Saved data entries
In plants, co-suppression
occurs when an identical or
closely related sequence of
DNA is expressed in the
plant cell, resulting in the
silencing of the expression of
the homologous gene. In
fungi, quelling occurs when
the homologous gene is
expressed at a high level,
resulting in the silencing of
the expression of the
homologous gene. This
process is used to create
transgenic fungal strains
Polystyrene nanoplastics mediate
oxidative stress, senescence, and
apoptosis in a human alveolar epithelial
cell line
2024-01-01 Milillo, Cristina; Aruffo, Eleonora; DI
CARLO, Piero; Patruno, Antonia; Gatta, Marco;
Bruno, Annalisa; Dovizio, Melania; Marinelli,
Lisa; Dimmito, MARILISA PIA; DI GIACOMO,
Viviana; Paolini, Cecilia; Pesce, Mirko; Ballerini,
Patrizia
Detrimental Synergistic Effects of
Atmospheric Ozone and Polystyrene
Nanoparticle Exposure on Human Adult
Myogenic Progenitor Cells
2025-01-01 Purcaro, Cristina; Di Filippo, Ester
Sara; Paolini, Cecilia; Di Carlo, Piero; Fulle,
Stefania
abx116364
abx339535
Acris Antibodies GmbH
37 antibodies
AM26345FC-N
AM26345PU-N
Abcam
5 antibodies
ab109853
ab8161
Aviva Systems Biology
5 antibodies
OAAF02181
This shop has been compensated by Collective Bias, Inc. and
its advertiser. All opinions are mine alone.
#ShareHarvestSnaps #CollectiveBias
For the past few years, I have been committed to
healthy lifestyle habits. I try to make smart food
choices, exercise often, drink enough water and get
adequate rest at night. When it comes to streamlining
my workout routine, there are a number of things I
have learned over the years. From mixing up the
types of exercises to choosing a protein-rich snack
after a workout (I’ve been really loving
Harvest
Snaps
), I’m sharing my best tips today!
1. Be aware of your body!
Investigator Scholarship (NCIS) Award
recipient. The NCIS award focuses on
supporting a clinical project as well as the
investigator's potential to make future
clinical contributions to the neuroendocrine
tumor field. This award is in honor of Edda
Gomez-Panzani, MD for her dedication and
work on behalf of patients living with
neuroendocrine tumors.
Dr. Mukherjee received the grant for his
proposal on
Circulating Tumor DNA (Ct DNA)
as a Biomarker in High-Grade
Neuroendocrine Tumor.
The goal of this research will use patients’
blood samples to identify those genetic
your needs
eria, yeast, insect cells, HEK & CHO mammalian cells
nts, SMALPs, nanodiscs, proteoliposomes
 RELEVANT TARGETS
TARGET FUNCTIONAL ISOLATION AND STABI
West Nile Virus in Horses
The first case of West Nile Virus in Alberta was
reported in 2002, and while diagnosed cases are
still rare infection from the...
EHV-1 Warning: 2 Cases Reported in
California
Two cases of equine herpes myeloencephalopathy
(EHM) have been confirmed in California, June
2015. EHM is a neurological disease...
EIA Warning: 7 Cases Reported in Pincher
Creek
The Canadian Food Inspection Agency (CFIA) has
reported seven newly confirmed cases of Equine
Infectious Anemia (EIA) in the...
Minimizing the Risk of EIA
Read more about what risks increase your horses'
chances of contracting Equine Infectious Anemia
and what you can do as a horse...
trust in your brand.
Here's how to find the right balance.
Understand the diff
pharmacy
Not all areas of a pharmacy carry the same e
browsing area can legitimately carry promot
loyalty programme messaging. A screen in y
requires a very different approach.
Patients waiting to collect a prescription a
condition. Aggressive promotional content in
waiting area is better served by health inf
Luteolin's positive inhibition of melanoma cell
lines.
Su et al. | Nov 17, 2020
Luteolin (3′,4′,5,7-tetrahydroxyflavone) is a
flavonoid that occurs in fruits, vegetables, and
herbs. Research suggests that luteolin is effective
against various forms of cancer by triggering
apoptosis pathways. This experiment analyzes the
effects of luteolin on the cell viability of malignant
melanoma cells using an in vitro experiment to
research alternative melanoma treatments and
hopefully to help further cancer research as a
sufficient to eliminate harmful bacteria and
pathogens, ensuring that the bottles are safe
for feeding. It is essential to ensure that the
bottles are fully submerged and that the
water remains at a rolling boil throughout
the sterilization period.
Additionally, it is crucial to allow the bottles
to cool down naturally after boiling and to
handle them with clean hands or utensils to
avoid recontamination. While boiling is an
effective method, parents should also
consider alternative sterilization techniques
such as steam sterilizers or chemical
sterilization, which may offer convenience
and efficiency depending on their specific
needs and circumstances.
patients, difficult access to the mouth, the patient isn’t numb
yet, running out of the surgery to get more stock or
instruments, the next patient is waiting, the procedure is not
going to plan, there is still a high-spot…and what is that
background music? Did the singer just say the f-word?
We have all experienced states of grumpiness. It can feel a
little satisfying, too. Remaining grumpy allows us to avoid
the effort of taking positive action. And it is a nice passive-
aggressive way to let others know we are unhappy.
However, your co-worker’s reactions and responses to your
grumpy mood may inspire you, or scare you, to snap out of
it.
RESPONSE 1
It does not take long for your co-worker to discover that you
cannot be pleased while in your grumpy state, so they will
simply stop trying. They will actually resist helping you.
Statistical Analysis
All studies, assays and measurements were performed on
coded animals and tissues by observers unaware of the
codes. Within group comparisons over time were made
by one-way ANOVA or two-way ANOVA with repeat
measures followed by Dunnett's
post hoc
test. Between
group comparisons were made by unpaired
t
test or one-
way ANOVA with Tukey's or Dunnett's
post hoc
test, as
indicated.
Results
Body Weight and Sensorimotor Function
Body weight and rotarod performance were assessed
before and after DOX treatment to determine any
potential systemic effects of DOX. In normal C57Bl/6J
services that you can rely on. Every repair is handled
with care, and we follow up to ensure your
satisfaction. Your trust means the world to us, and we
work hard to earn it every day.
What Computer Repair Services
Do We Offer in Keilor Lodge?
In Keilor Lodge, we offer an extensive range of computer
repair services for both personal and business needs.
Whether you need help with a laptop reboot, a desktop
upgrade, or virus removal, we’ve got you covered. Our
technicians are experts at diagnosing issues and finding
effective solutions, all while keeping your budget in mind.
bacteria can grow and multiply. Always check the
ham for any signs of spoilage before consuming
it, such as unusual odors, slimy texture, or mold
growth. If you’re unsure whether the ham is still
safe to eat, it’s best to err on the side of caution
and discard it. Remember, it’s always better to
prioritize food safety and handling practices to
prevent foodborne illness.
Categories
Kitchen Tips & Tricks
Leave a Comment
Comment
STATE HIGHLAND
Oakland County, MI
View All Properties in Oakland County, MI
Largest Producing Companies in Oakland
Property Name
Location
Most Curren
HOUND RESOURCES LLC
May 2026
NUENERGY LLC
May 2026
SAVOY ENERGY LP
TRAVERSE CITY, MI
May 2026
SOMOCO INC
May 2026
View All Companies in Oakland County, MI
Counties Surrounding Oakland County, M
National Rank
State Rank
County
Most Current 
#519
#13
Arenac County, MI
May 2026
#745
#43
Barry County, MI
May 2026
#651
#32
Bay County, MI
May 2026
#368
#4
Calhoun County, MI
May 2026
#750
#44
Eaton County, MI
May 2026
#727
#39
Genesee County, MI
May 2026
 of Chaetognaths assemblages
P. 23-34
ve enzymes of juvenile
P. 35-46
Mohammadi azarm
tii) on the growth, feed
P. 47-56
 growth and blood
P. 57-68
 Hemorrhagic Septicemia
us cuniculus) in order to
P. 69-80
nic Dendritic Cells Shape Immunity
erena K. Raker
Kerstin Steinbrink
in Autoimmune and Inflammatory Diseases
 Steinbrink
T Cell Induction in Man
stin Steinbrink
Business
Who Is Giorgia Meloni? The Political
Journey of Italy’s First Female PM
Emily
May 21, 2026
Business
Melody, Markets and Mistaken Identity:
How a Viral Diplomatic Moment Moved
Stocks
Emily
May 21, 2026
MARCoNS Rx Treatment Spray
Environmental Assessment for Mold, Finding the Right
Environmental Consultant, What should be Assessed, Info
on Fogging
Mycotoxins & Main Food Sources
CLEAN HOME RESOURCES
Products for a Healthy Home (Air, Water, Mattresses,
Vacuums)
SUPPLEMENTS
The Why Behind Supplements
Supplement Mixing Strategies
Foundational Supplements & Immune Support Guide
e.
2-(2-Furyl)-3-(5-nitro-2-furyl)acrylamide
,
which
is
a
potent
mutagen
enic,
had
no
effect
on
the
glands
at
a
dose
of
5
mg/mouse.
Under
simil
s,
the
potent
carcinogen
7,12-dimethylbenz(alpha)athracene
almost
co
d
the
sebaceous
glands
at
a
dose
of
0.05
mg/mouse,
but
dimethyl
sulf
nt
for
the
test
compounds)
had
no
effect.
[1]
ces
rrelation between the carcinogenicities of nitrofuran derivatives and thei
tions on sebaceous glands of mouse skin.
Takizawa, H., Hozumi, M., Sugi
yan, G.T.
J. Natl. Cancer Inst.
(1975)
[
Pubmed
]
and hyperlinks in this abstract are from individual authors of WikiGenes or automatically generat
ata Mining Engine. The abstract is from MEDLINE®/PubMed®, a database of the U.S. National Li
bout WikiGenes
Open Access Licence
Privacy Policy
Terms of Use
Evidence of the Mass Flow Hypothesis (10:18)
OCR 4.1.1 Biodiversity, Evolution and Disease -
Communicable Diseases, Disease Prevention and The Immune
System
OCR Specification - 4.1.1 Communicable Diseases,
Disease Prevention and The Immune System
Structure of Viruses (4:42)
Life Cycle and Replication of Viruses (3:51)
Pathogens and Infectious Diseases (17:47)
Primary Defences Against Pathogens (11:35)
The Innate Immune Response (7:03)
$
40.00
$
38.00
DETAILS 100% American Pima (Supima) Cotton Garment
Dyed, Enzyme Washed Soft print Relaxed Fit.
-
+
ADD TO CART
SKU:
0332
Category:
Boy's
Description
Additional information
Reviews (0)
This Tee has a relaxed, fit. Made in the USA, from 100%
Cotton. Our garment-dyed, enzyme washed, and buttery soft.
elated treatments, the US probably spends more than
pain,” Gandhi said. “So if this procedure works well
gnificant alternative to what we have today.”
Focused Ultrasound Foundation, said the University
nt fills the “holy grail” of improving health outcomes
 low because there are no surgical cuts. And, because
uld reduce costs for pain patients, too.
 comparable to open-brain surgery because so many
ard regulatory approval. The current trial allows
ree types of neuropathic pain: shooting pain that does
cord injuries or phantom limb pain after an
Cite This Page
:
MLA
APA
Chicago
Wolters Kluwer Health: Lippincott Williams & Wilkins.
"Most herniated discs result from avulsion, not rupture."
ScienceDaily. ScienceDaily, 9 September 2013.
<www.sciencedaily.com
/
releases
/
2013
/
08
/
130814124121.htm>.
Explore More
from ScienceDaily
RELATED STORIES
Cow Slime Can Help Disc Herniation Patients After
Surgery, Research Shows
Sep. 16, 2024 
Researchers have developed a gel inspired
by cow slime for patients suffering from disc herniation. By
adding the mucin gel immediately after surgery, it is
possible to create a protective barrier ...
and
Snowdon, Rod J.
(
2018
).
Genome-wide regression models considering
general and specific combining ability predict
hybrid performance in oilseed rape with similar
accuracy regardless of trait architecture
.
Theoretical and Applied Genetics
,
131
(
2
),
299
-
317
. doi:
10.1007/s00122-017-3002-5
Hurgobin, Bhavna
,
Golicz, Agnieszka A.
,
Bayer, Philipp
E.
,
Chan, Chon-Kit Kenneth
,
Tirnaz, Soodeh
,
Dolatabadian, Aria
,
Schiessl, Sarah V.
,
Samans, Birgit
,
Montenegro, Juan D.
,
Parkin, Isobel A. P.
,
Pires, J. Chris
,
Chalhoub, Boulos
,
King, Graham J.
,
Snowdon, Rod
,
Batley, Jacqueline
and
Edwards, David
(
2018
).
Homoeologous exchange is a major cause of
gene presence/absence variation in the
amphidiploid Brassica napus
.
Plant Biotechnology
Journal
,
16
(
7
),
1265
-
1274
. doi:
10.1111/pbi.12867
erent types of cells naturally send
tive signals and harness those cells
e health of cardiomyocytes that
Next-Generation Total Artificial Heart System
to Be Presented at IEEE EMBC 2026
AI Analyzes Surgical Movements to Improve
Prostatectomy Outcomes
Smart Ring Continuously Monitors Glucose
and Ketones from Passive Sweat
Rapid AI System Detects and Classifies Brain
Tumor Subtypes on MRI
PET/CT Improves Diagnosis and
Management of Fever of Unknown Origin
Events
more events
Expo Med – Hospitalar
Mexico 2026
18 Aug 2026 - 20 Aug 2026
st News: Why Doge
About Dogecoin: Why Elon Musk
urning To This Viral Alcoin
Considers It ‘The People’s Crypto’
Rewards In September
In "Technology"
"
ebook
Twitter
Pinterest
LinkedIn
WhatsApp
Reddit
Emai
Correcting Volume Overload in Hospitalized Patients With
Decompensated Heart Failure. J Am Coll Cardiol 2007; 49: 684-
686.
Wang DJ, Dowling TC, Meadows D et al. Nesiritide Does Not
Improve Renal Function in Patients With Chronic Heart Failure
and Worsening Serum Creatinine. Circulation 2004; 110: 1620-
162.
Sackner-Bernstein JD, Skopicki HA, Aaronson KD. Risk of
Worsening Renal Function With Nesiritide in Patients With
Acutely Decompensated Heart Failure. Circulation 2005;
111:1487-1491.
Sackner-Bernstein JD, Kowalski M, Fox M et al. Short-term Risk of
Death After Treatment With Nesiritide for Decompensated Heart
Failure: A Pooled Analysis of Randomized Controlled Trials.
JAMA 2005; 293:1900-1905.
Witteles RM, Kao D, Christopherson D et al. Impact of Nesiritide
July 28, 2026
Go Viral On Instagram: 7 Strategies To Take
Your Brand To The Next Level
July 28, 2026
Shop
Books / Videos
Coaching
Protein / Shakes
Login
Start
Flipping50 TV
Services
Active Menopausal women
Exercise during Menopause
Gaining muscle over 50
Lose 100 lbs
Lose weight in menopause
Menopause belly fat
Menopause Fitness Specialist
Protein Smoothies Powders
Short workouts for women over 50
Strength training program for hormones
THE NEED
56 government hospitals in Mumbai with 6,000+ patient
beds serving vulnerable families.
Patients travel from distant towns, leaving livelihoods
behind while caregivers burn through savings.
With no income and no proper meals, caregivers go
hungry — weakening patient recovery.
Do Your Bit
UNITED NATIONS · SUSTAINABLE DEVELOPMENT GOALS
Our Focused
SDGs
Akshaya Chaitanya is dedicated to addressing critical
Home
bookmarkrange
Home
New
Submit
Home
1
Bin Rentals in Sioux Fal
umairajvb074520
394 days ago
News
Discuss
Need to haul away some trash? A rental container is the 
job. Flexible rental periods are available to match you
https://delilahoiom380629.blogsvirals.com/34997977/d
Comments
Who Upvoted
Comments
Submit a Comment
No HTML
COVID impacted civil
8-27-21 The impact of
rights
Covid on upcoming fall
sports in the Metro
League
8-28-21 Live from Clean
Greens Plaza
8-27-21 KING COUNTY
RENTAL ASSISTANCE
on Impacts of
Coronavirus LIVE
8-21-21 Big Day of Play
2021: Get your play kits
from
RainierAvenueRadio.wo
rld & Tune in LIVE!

- [Prompt] Set down nothing but the lines from the one with "8-27-21 The impact of" through the end of the records, keeping each line exactly as written and including both ends.

- [Result below]
8-27-21 The impact of
rights
Covid on upcoming fall
sports in the Metro
League
8-28-21 Live from Clean
Greens Plaza
8-27-21 KING COUNTY
RENTAL ASSISTANCE
on Impacts of
Coronavirus LIVE
8-21-21 Big Day of Play
2021: Get your play kits
from
RainierAvenueRadio.wo
rld & Tune in LIVE!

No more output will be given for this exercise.